The cannabis revolution is in gear in a big way to kick off 2021. We began suggesting the space could be set to power into a fresh cyclical bull market since September of last year when we started looking for a run into and out of the November election, when a multitude of new states would likely shift toward greater legalization.
They did. It did.
In short, the ETFMG Alternative Harvest ETF (NYSEARCA:MJ) has rising over 65% in the past three months. One stock that might finally be ready to get on the radar for market participants – and potentially make up for lost ground – is Sugarmade Inc (OTCMKTS:SGMD), a rapidly growing force in California’s vertically integrated cannabis space.
The company has become a leader in the cannabis delivery space and is quickly working to glom together an internal vertical that solves costs associated with supply chain dynamics in an industry that penalizes companies unable to fuse cost structures to a vertical supply solution. Based on recent company communications, we could see coming announcements that present such a solution.
To help put that story together, the company recently put out an insightful letter to its shareholders that suggests this vertically integrated path is precisely what lies ahead, with further end market expansion to boot.
Outward and Upward
Sugarmade Inc (OTCMKTS:SGMD) is an interesting player. The company made huge gains in its topline growth last year due its investment in BudCars, a leading force in the cannabis delivery space.
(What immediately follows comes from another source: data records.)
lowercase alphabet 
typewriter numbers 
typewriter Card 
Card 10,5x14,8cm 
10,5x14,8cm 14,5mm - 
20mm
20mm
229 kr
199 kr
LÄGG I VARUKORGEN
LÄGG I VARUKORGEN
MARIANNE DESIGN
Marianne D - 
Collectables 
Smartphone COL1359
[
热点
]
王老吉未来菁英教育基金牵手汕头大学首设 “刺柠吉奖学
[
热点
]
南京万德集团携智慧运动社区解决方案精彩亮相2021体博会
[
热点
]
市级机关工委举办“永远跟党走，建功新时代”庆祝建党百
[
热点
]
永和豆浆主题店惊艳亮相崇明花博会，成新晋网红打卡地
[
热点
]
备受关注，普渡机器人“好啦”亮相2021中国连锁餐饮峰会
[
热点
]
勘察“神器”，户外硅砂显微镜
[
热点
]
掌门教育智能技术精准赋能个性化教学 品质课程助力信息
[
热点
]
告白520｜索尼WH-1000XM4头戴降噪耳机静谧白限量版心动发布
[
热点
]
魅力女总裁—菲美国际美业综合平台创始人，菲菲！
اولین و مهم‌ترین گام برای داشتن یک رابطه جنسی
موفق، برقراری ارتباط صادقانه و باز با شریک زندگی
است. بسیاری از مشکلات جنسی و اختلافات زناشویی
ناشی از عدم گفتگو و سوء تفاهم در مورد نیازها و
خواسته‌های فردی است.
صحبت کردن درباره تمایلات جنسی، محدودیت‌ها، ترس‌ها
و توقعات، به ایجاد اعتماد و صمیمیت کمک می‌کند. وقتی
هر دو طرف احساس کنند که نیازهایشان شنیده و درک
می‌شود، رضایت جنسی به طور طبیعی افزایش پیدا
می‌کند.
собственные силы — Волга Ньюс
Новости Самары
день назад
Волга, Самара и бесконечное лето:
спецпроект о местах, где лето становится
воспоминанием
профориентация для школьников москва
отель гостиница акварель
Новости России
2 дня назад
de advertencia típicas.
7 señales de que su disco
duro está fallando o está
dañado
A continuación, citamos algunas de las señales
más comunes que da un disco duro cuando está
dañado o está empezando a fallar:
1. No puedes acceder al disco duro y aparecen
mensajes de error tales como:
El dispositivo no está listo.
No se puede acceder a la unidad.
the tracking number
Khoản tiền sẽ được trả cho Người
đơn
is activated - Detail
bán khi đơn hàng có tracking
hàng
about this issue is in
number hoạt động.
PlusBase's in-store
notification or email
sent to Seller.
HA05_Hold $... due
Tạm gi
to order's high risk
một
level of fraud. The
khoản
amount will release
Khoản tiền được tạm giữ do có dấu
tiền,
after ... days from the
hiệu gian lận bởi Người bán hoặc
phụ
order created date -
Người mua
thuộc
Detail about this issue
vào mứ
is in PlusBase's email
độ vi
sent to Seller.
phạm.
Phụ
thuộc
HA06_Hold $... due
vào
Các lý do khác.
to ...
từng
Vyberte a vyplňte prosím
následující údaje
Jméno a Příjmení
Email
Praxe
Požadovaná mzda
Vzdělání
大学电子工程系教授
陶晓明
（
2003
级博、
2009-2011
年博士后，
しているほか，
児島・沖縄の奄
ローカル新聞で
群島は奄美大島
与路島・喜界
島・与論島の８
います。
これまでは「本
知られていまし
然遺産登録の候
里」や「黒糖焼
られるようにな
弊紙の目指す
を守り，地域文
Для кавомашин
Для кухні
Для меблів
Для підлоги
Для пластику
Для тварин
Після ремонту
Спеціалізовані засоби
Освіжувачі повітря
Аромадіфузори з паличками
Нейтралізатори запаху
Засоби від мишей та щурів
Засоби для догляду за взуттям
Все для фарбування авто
That investment happened very early in the year and included a lot of operational hands-on day-to-day investment by SGMD management to help foster growth.
Throughout the year, that paid off handsomely, with massive month-over-month jumps on the topline on the order of 50-100% regularly.
Now, the company appears ready to focus on the next stage of its plan: to verticalize its in-house supply chain to optimize margins.
To wit, as noted in the shareholder letter distributed yesterday, Jimmy Chan, the company’s CEO, noted:
“We would like to express our gratitude for your patience and commitment as we continue to steer Sugarmade into what we hope will be a leadership role in the rapidly growing cannabis marketplace as a vertically integrated farm-to-door solution for cannabis consumers.
“2020 was a landmark year for Sugarmade as we established, through our capital and operational investment in Budcars, a cannabis delivery service, a distinct and increasingly vertical model for delivering top cannabis-based products to a growing marketplace. We believe this marketplace remains insufficiently supplied and inconsistently accessible for consumers who want more reliable quality and greater convenience.”
That suggests a clear focus on verticalizing the model to a far greater extent. The letter goes on to detail some of the advantages:
“In addition, we continue to verticalize our model, creating a full farm-to-door structure that expect to produce high-quality branded cannabis products positioned in a vertical in-house supply chain. We expect that this will provide Sugarmade with optimal margins. We believe that we will also be better able to make use of 280e tax deductions related to production once we have a more vertical structure in place… With our vertical vision coming together, our advantageous brand development positioning, and an increasingly promising macro context, we are very excited about the year in front of us.”
Sugarmade Inc (OTCMKTS:SGMD) is interested in getting more for less. That’s the point of all strategic planning at the end of the day – it’s about growth, sure, but the big point is the eventual bottom-line pay-off.
The company notes that verticalizing its supply chain can introduce wider margins and critical efficiencies driven by basic cost and tax-related themes. This includes a better process for taking full advantage of tax incentives available to companies in the space. It’s hard to deduct for production of goods when you aren’t producing the goods.
And it should be reinforced that the world continues to get kinder and kinder to cannabis producers as the footprint of legal cannabis consumers continues to widen on a legal basis. That’s how all industries evolve over time. Cannabis is starting to drive serious tax revenues for states and possibly for the federal government over time. That puts a big carrot in front of lawmakers to nurture this golden goose. It’s a virtuous circle at this point, and it’s driving money into the space, which holds the potential to benefit the smaller players like SGMD who can show growth and an increasingly promising model.